Friends over + drinking = bad timing


----------



## DandiKitKat (Feb 3, 2011)

Thanks for all the replys!

It's always kind of a slap in the face when more than one person tells you're wrong about something. But they're always right, and you all were...

I had to bite the bullet & realize I was overreacting. I talked to him about this, and he told me that he infact honestly _was_ too drunk to do it, and didn't want to leave his friends downstairs. He also told me that recently, he as been avoiding sex because I told him that the longer we're together, the more "shy" I am in bed. He said that was a turn off and he didn't want me to have to be shy around him. 

That is a whole other can of worms, the shy thing. But anyhow our sex life has come full circle to the way it used to be and almost better than before. I guess I just need to poke & prod at him to tell me what's up before I start overanalyzing everything & jumping to conclusions. 

Anyhow, we aren't perfect & often have problems to deal with, so I'm sure I'll be back on here in another category with q's. 

Thanks again all!


----------



## unbelievable (Aug 20, 2010)

I agree with the others. I don't think any man performs well when he's drunk. For me, drunk sex would be ok if I didn't care much about my partner, but I wouldn't want to be a lousy lay for my wife.


----------



## IanIronwood (Jan 7, 2011)

DanF said:


> My initial thoughts;
> You had friends over. Bad timing.
> 
> After drinking, I am not usually up to my best performance, so I usually wait. I don't want a "quickie" or to not be able to finish.
> ...


I agree. Don't view this as a particularly bad problem now, but something that should be dealt with before it gets worse. Don't take one "rejection" because of "whiskey d!ck" get you down -- sometimes dudes really aren't in the mood. It happens. Even to HD guys. Sounds a little more like bad timing.


----------



## IanIronwood (Jan 7, 2011)

DandiKitKat said:


> Thanks for all the replys!
> 
> It's always kind of a slap in the face when more than one person tells you're wrong about something. But they're always right, and you all were...
> 
> ...




While I'm glad the initial issue is dealt with, I'd encourage you to continue mixing it up to keep things fresh. A few suggestions:

1. You live on a farm. Wake him up like there's some issue to deal with in the middle of the night, lead him out to a field (assuming you're not pig farmers -- ick) and hump him lustily in the soil. The shower afterwards alone would be worth it!

2. Step up the oral! If he's doing you pretty consistently, then it's a safe bet that he's pining for some himself. This can be a big deal for some guys. BJs make you feel manly, appreciated, and ready to fight dragons. And twice as many as any guy gets is still about half as many as he'd like. Surprise, unsolicited oral gives you serious bonus points, too. Just make it your project this year to become the world's best fellatrix, and you won't have many other issues with your dude.

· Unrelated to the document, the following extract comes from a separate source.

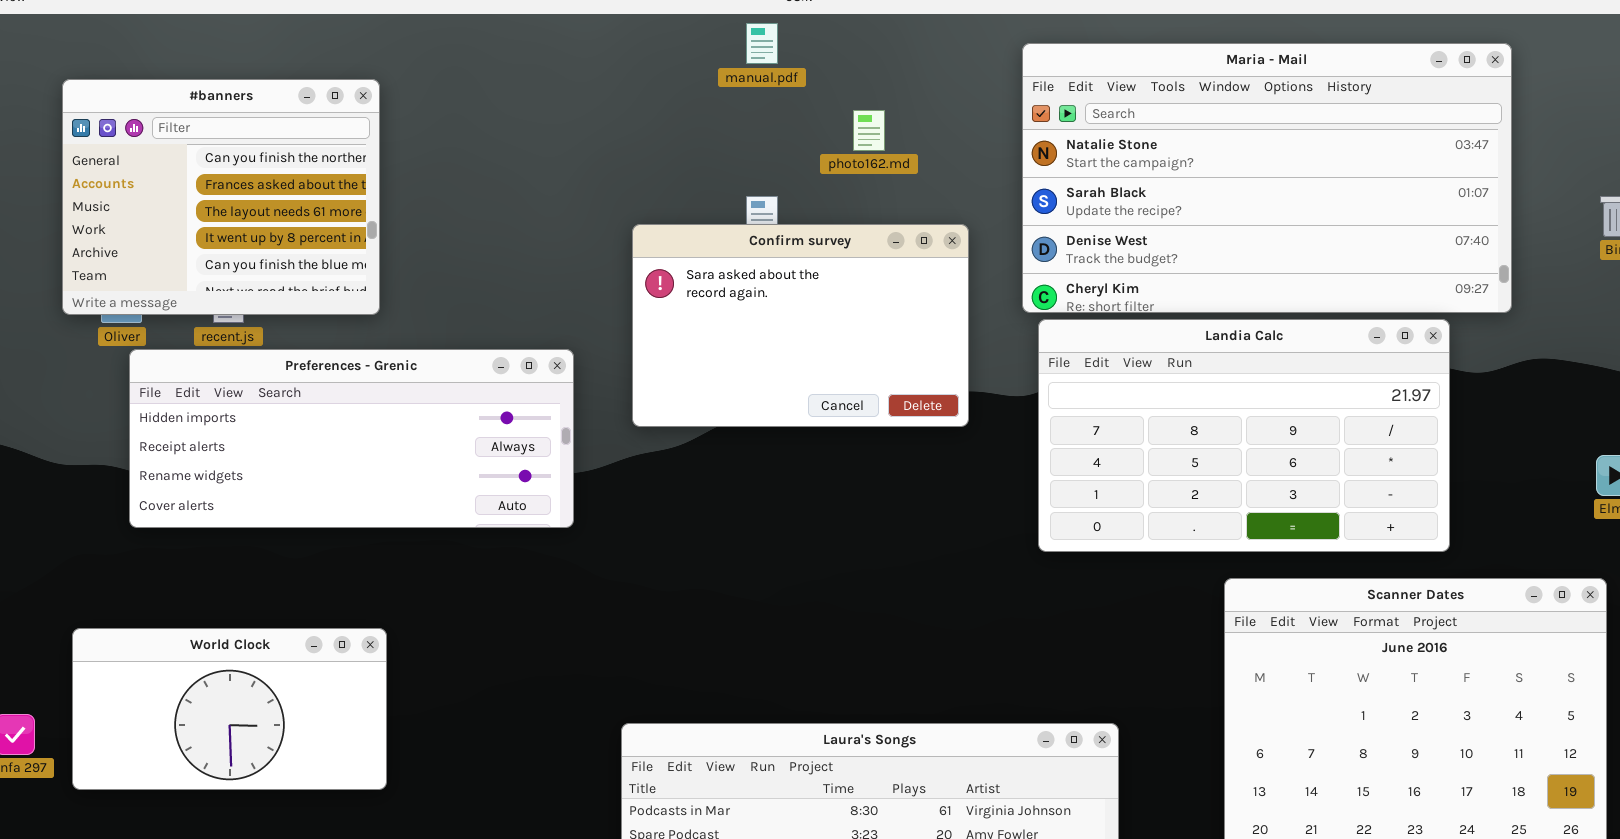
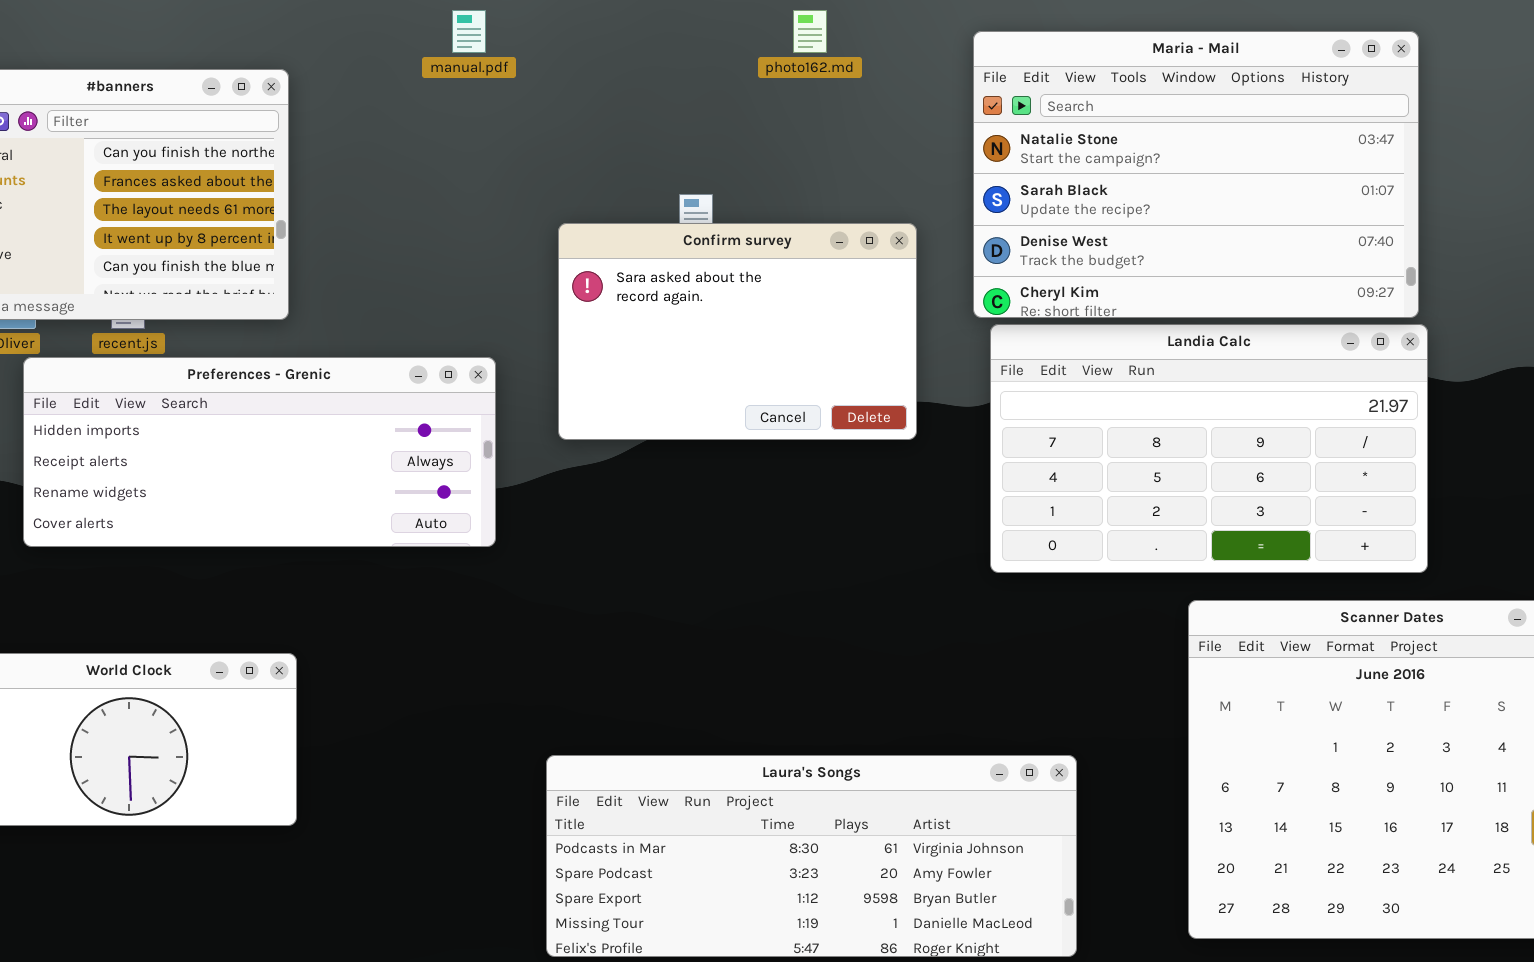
manual.pdf: [746,23,778,64] -> [452,10,486,53], moved
Maria - Mail: [1022,43,1512,313] -> [973,31,1419,318], resized
photo162.md: [853,110,885,151] -> [793,10,827,53], moved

3. Shy? Try a mask or costume. Sexual shyness often revolves around self-consciousness, and using a mask can provide a symbolic level of "protection" that can be quite powerful, psychologically speaking. The key is to try to lose your inhibitions when you don the mask, since you are in effect becoming another person. And masks can be sexy: check out the double-mask scene in Spartacus . . . before they do all the head bashing. It's hot.


----------



## Fordsvt (Dec 24, 2010)

I know a French Maid outfit and black stilettos would work on me anytime. If the friends were over they'd soon be leaving! Seduce him / Make him want you / Talk dirty / Dominate.


----------



## Nicbrownn80 (Mar 20, 2011)

lol thats kinda nice compared to others here were the least u get is 3 times a week and the top is everyday with oral every other day


----------



## Voiceofreason (Mar 6, 2011)

unbelievable said:


> I agree with the others. I don't think any man performs well when he's drunk. For me, drunk sex would be ok if I didn't care much about my partner, but I wouldn't want to be a lousy lay for my wife.


:iagree:

That's why they call it Whisky D*%k


----------



## Nicbrownn80 (Mar 20, 2011)

Also for some people like me Lingerie does not work!


----------